Binney has received a number of awards and honours for his work, including the Maxwell Prize of the Institute of Physics in 1986, the Brouwer Award of the American Astronomical Society in 2003, the Dirac Medal of the Institute of Physics in 2010, the Eddington Medal in 2013, and the Isaac Newton Medal in 2023. He has been a fellow of the Royal Astronomical Society since 1973, and was made a Fellow of the Royal Society and a fellow of the Institute of Physics, both in 2000.
In 2022, Binney was elected an International Member of the US National Academy of Sciences.
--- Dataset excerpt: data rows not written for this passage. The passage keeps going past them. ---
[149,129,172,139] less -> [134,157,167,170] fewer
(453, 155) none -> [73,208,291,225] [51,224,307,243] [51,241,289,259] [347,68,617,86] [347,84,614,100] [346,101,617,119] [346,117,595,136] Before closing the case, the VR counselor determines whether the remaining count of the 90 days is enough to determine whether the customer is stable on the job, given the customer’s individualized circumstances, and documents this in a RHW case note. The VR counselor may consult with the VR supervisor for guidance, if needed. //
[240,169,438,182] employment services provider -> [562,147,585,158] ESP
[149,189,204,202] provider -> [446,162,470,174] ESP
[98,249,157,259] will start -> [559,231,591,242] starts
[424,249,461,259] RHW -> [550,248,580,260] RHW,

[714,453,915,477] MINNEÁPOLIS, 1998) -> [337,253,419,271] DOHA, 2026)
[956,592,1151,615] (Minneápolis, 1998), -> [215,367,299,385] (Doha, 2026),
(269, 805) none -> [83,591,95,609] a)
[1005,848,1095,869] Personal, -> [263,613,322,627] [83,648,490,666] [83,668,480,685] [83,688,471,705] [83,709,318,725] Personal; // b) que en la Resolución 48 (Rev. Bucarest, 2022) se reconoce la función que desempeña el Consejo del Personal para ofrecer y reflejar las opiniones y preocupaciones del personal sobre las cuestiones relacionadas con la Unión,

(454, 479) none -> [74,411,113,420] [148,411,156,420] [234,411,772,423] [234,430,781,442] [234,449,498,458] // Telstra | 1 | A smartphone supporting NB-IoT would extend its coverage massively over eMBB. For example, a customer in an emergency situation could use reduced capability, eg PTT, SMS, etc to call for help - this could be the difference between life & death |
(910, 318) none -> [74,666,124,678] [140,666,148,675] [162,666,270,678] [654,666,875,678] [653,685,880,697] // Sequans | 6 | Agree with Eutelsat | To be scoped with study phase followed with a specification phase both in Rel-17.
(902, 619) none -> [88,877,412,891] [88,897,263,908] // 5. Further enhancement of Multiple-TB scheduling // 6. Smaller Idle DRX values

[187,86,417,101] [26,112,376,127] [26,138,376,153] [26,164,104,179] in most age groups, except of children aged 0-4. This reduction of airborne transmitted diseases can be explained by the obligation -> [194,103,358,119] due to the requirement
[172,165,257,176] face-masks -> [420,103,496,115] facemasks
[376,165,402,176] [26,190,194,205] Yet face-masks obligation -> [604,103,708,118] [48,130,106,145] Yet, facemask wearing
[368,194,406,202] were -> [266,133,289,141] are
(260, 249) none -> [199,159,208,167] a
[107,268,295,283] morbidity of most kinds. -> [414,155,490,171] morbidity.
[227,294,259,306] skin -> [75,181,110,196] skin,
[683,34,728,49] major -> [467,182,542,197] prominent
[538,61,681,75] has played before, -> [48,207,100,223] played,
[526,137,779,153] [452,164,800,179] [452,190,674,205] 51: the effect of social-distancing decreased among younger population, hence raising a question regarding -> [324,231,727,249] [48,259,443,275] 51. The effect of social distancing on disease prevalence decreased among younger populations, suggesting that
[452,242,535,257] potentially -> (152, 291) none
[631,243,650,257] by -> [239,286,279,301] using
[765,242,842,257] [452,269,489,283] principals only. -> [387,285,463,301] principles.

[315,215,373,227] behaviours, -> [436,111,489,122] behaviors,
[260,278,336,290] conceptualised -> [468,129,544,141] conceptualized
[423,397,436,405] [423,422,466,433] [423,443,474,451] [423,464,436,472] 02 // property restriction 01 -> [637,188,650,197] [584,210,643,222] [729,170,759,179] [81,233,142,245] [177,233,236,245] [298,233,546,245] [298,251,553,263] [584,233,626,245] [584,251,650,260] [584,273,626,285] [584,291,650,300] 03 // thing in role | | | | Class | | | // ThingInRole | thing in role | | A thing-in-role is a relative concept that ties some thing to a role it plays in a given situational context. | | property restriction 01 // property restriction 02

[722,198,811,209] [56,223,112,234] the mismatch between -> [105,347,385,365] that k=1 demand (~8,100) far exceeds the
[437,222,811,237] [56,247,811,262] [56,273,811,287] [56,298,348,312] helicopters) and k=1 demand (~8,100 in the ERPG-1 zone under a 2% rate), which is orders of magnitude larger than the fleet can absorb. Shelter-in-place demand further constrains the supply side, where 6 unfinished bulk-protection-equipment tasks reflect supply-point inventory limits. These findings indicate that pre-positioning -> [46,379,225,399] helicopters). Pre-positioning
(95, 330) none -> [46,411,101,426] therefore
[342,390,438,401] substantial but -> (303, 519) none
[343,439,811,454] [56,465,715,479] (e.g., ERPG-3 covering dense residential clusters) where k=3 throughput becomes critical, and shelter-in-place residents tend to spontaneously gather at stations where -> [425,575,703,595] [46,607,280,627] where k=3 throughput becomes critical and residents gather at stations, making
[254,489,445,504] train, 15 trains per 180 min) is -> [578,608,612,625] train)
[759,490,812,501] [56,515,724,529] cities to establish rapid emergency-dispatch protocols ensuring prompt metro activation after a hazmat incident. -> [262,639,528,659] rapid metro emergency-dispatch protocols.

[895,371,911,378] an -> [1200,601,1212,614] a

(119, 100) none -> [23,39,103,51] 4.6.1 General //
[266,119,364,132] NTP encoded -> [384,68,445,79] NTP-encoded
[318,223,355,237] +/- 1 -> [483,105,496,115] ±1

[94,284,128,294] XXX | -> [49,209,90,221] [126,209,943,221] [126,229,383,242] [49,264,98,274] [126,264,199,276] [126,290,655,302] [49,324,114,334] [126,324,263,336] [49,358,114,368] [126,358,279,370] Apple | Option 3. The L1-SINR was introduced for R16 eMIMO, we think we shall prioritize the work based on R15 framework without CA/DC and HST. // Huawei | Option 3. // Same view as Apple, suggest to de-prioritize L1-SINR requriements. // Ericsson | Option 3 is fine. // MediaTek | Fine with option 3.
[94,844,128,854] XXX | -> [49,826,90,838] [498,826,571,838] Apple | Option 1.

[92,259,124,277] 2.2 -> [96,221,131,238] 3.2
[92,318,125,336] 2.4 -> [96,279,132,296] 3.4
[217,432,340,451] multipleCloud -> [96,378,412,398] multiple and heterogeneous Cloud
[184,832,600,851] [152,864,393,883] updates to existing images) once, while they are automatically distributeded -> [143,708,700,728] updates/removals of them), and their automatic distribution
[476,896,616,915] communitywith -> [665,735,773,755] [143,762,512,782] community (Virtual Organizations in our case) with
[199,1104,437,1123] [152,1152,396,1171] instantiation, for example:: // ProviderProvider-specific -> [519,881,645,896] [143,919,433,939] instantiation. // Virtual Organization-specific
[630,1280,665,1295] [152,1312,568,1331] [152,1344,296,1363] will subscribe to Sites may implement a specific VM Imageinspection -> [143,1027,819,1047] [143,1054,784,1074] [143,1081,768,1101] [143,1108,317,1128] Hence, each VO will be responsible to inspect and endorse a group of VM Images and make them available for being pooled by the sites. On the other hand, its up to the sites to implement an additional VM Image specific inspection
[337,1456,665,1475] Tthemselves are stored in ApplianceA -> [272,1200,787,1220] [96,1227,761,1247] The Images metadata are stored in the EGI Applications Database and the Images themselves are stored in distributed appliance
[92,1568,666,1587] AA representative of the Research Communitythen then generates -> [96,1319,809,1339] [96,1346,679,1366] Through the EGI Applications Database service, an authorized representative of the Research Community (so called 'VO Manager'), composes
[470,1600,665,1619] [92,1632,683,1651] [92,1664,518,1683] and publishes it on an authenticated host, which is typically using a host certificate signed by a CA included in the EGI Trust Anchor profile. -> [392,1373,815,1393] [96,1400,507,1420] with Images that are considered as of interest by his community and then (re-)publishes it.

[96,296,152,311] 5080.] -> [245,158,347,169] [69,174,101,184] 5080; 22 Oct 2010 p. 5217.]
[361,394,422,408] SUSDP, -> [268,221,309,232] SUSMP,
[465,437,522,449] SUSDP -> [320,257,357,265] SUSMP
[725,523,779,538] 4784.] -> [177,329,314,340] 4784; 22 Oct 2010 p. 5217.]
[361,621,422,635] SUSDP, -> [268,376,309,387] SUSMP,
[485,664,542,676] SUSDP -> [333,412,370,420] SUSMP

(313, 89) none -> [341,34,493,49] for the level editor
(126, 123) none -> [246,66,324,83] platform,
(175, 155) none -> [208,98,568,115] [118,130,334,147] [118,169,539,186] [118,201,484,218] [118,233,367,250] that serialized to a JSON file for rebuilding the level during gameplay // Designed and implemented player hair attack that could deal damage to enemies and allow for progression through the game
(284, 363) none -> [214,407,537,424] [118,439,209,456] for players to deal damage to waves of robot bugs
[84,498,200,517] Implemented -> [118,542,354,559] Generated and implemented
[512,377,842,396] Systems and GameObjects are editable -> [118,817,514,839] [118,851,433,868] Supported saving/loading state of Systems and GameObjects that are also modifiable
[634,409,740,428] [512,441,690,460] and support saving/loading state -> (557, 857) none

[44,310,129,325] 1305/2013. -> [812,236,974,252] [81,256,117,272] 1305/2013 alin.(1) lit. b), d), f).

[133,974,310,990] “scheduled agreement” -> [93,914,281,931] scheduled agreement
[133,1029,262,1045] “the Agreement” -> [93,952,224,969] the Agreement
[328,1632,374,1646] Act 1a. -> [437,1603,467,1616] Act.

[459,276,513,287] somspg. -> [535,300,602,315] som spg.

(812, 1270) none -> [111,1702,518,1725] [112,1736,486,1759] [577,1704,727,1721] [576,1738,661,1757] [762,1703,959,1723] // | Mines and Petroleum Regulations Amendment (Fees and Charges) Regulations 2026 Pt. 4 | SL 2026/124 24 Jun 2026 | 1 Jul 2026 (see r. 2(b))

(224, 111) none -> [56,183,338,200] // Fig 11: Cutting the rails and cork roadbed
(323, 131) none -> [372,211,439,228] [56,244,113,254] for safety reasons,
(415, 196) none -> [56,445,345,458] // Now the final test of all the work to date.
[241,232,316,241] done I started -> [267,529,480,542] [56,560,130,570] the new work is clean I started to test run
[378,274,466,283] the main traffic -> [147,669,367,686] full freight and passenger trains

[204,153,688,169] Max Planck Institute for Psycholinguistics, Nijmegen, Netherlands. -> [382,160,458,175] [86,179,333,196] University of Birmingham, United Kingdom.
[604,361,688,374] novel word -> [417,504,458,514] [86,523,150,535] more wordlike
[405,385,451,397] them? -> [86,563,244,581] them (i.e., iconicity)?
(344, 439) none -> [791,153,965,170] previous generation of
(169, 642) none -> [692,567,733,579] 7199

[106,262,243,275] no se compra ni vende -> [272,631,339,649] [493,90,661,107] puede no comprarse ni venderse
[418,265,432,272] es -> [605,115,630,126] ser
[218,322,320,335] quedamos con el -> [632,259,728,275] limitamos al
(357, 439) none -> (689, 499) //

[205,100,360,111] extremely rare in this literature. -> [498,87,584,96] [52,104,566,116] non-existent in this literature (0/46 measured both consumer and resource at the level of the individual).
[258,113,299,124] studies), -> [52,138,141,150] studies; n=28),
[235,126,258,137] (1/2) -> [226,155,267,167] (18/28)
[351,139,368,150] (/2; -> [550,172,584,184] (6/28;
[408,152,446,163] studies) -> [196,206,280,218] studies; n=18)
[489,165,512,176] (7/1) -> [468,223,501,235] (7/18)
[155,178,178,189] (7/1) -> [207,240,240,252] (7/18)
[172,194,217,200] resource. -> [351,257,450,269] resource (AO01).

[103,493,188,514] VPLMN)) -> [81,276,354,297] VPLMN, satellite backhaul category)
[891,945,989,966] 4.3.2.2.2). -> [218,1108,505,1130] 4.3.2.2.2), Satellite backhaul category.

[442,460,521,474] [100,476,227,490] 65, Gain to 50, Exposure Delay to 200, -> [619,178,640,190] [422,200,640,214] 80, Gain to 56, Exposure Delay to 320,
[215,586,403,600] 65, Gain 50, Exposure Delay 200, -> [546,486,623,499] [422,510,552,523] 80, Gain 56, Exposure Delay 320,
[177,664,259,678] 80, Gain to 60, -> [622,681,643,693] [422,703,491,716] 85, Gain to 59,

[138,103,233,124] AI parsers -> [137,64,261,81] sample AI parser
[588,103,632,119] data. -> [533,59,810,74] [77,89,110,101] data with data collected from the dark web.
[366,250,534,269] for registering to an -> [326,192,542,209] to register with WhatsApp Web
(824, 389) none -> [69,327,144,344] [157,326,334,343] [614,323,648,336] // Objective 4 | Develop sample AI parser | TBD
In 2025, Binney received the Royal Astronomical Society Gold Medal for Astronomy for his lifetime achievements in the study of the structure and evolution of galaxies.

==Interests==
Binney's research interests have included:

- Physics of cooling flows and the processes of AGN feedback;
- Supernova disruption of galactic disk gas;
- Dynamics of galaxies, including those of the Milky Way;
- Galaxy and orbit modelling, including development of torus modelling techniques.

==Publications==
Binney has authored over 200 articles in peer-reviewed journals and several textbooks, including Galactic Dynamics, long considered the standard work of reference in its field. Binney published a successor to Galactic Dynamics, Stellar Dynamics for Physicists, in 2026.

Books:
- Galactic Astronomy, by Dimitri Mihalas and James Binney, Freeman 1981.
- Galactic Dynamics, by James Binney and Scott Tremaine, Princeton University Press, 1988.
- The Theory of Critical Phenomena by J. J. Binney, N. J. Dowrick, A. J. Fisher & M. E. J. Newman, Oxford University Press, 1992.
- Galactic Astronomy (2nd ed.), by James Binney and Michael Merrifield, Princeton University Press, 1998.
- Galactic Dynamics (2nd ed.), by James Binney and Scott Tremaine, Princeton University Press, 2008.
- James Binney (2008). "The Physics of Quantum Mechanics: An Introduction"
- The Physics of Quantum Mechanics by James Binney and David Skinner, Oxford University Press, 2013.
- Astrophysics: A Very Short Introduction, by James Binney, Oxford University Press, 2016.
- Entropy: A Very Short Introduction, by James Binney, Oxford University Press, 2025.
- Stellar Dynamics for Physicists, by James Binney, Kindle Direct Publishing, 2026.
- Stellar Dynamics: Problems with Solutions by James Binney, Kindle Direct Publishing, 2026.